> **Trecho do texto**
A reunião, no Palácio do Governo, que aconteceu um mês após o período eleitoral, dia 04 de novembro, aparentava que depois da reeleição de Richa o desentendimento político do apoio de Fruet à senadora Gleisi Hoffmann, que concorreu ao governo do Estado, havia se esfriado. O departamento de Comunicação de ambos os órgãos divulgou que o tema da conversa foi o repasse, pelo Estado, de recursos para readequação da Rua Agamenon Magalhães, no bairro Tarumã, em um investimento de R$ 7,5 milhões.

Dois meses depois, com o atraso do subsídio pelo governo do Paraná à URBS, houve ameaça de greve. Ontem (26), a ameaça se concretizou e o desentendimento entre Comec e URBS chegou à televisão ao vivo, no Jornalismo da RPC TV, às 12h.

O presidente da Comec, Omar Akel, reconhece que há atrasos de novembro a dezembro no repasse do Estado, que somam mais de R$ 16 milhões, mas que o montante não é tão expressivo frente a arrecadação da URBS e que o governo quer renegociar o subsídio para baixo.

O presidente da URBS, Roberto Gregório, fala que o dinheiro faz falta às empresas para elas repassarem o valor como salário dos funcionários que operam os ônibus e aponta para o fim do convênio, de forma que a Comec teria que assumir imediatamente a organização e fiscalização do transporte metropolitano.

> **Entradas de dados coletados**
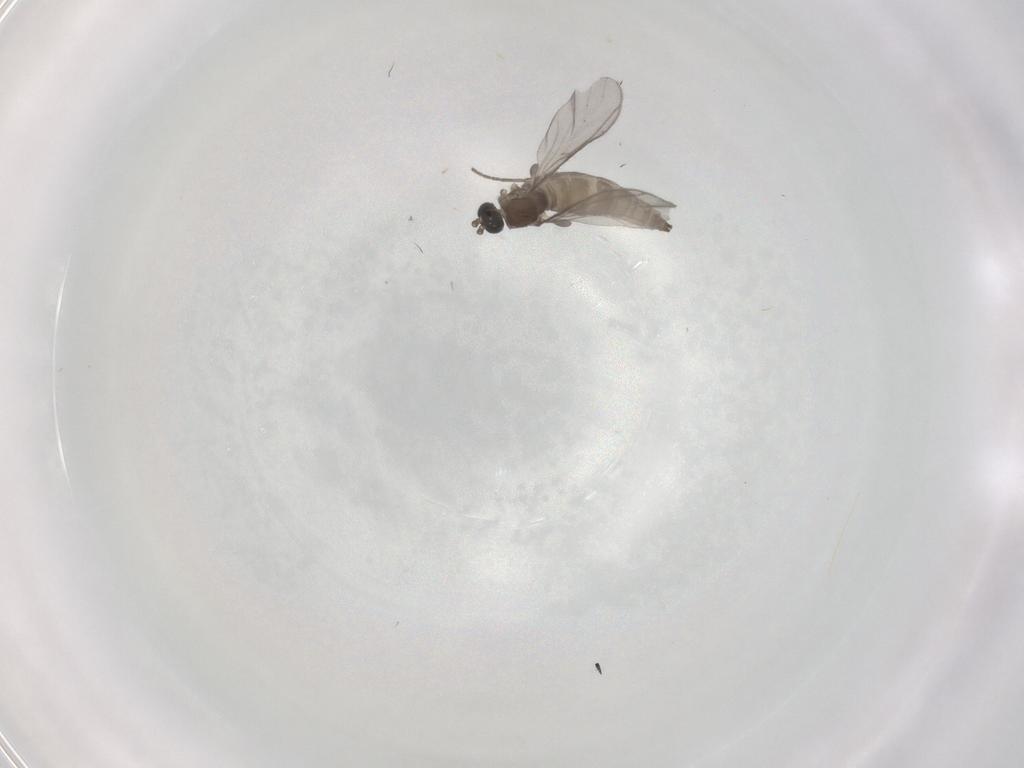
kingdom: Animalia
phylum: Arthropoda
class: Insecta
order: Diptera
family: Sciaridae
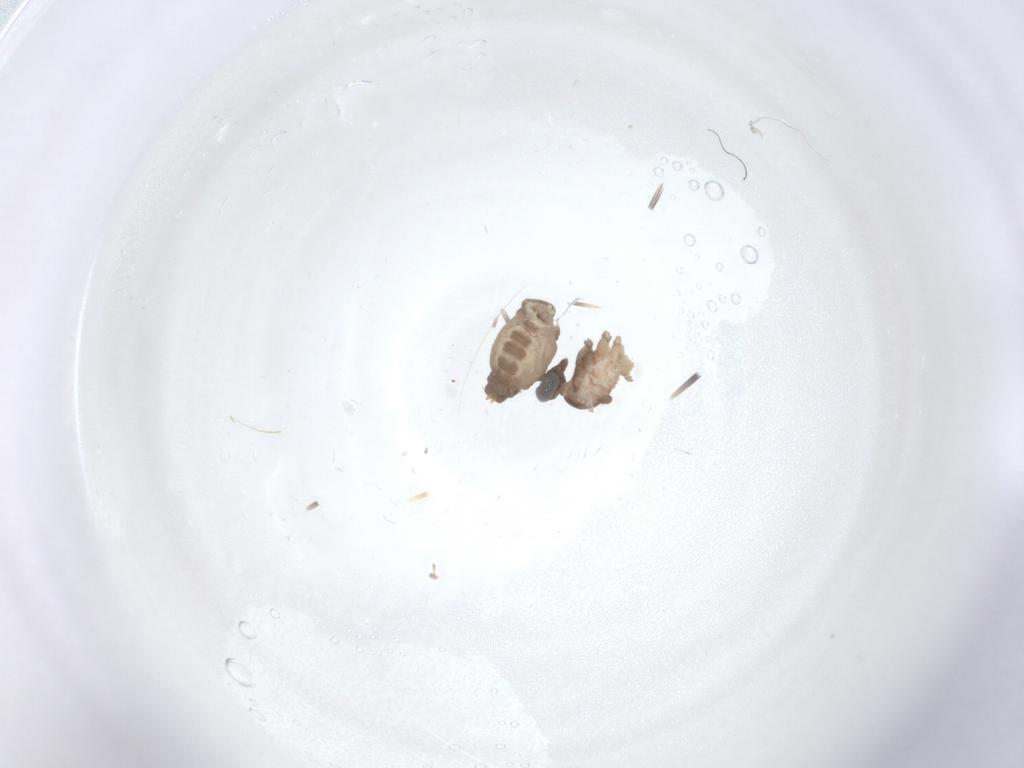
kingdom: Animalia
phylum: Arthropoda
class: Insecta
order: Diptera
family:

> **Questões a resolver**
1/ Como fica em inglês esta frase do texto sobre o transporte metropolitano: "Dois meses depois, com o atraso do subsídio pelo governo do Paraná à URBS, houve ameaça de greve."?
2/ Repita o trecho do texto sobre o transporte metropolitano que vai de "O presidente da URBS, Roberto" até "do transporte metropolitano.".

> **Respostas por item**
1/ Two months later, with the Paraná government's delay in paying the subsidy to URBS, there was a threat of a strike.

2/
O presidente da URBS, Roberto Gregório, fala que o dinheiro faz falta às empresas para elas repassarem o valor como salário dos funcionários que operam os ônibus e aponta para o fim do convênio, de forma que a Comec teria que assumir imediatamente a organização e fiscalização do transporte metropolitano.